MUMBAI (Reuters) – Residents of Mumbai will be able to shop and dine out until dawn from late this month as the Indian city plans to lift restrictions on retail trading hours in order to boost the local economy.
With India’s economy growing at its slowest pace in 11 years, the government of Maharashtra state believes the move will boost spending and create jobs.
Malls, shops and eateries in commercial districts of Mumbai such as Bandra Kurla Complex and Nariman Point will be able to remain open 24 hours, seven days a week from Jan. 27 if they choose to, Anil Deshmukh, home minister in the Maharashtra state government told reporters on Wednesday after the state cabinet approved the plan.
Currently, all stores are required to shut by 10 pm, while restaurants have to shut by 1:30 am, at the latest. The new law will exclude pubs and bars, which will still be required to shut down at 1.30 am, the state government said.
“We are hopeful that this move will provide jobs and revenue to our youth,” Aaditya Thackeray, tourism and environment minister in the state government, told reporters after the cabinet meeting.
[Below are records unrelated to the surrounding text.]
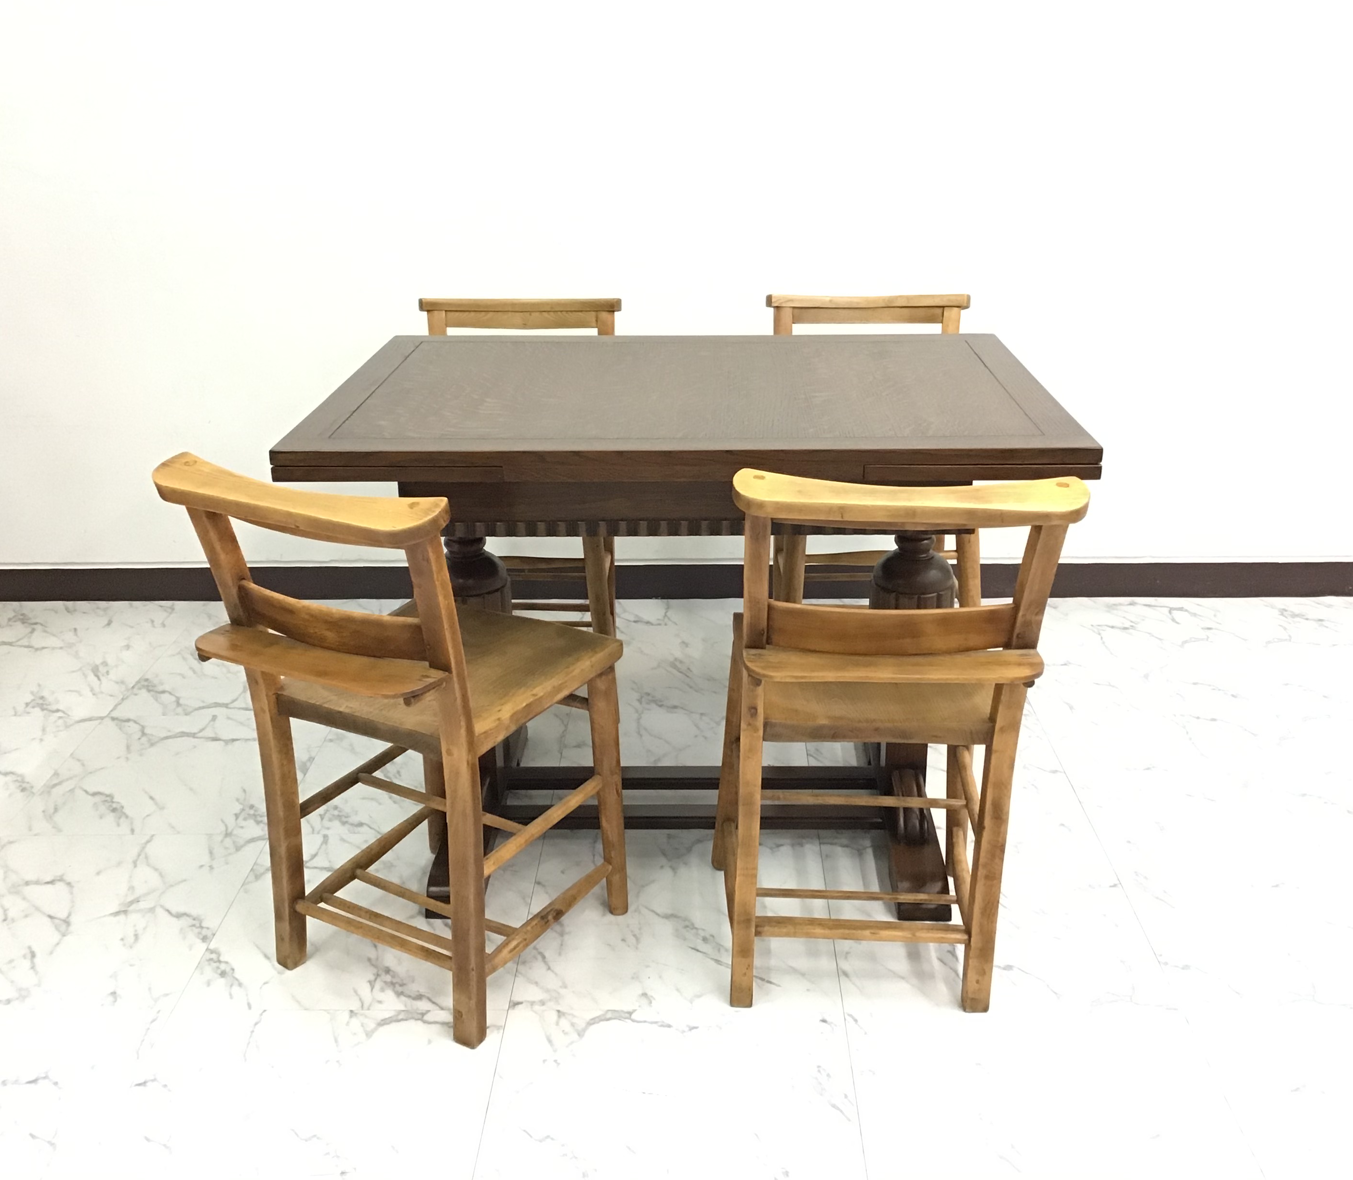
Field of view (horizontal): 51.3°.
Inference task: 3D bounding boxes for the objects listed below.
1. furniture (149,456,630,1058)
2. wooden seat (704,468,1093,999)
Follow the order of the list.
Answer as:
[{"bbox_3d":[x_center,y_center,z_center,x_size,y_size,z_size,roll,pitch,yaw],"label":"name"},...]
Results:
[{"bbox_3d":[-0.356,0.170,1.927,0.426,0.771,0.494,11,24,28],"label":"furniture"},{"bbox_3d":[0.270,0.165,1.921,0.432,0.771,0.494,0,21,2],"label":"wooden seat"}]

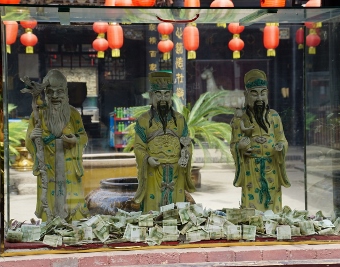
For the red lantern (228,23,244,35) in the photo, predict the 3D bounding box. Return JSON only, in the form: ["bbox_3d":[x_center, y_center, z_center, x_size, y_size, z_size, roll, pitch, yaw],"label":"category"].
[{"bbox_3d":[1.197,-1.897,15.000,0.290,0.230,0.290,-1,1,-8],"label":"red lantern"}]

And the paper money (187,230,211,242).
[{"bbox_3d":[0.130,0.468,3.790,0.105,0.048,0.025,-1,-24,-8],"label":"paper money"}]

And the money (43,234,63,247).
[{"bbox_3d":[-0.520,0.474,3.690,0.083,0.048,0.025,-1,-24,-8],"label":"money"}]

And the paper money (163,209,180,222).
[{"bbox_3d":[0.007,0.388,3.940,0.080,0.060,0.025,-1,-24,-8],"label":"paper money"}]

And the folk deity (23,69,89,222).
[{"bbox_3d":[-0.549,0.070,4.000,0.310,0.740,0.220,-1,1,-7],"label":"folk deity"}]

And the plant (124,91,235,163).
[{"bbox_3d":[0.214,-0.130,15.500,2.000,1.250,1.900,-1,1,-8],"label":"plant"}]

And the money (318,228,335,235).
[{"bbox_3d":[0.732,0.459,3.900,0.070,0.025,0.045,-1,1,-8],"label":"money"}]

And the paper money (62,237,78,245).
[{"bbox_3d":[-0.445,0.476,3.710,0.066,0.030,0.040,-1,1,-8],"label":"paper money"}]

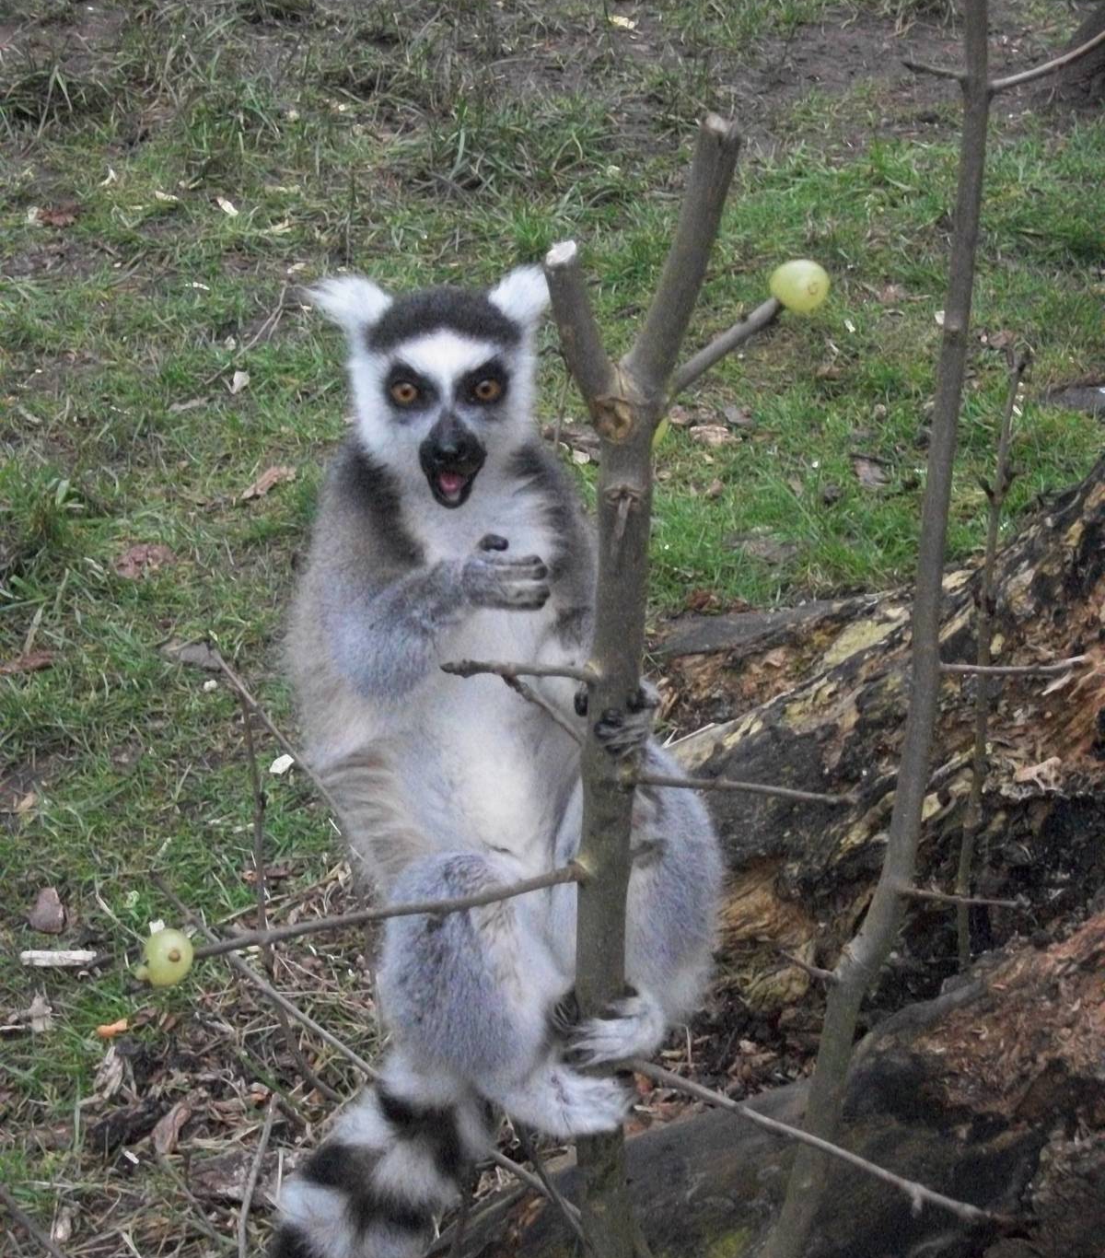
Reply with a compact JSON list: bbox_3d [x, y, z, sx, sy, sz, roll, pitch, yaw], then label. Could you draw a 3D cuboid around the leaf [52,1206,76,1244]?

The city is home to 20 million people and attracts millions of visitors each year. Whether shops take up the option and extra cost involved in staying open through the night remains to be seen, although local media quoted the National Restaurant Association of India as saying malls and restaurant owners had expressed interest in operating 24 hours a day.
Thackeray dismissed concerns that the plan would lead to a law and order problem in the city. Some smaller Indian cities have scrapped retail trading hour limits but Mumbai will be the first major city to allow 24-hour trading.
India officially forecasts 5% economic growth for the current financial year, the slowest pace since 2008/09, and analysts expect the government to announce tax concessions in its annual budget next month that will leave many individuals with more money in their pockets.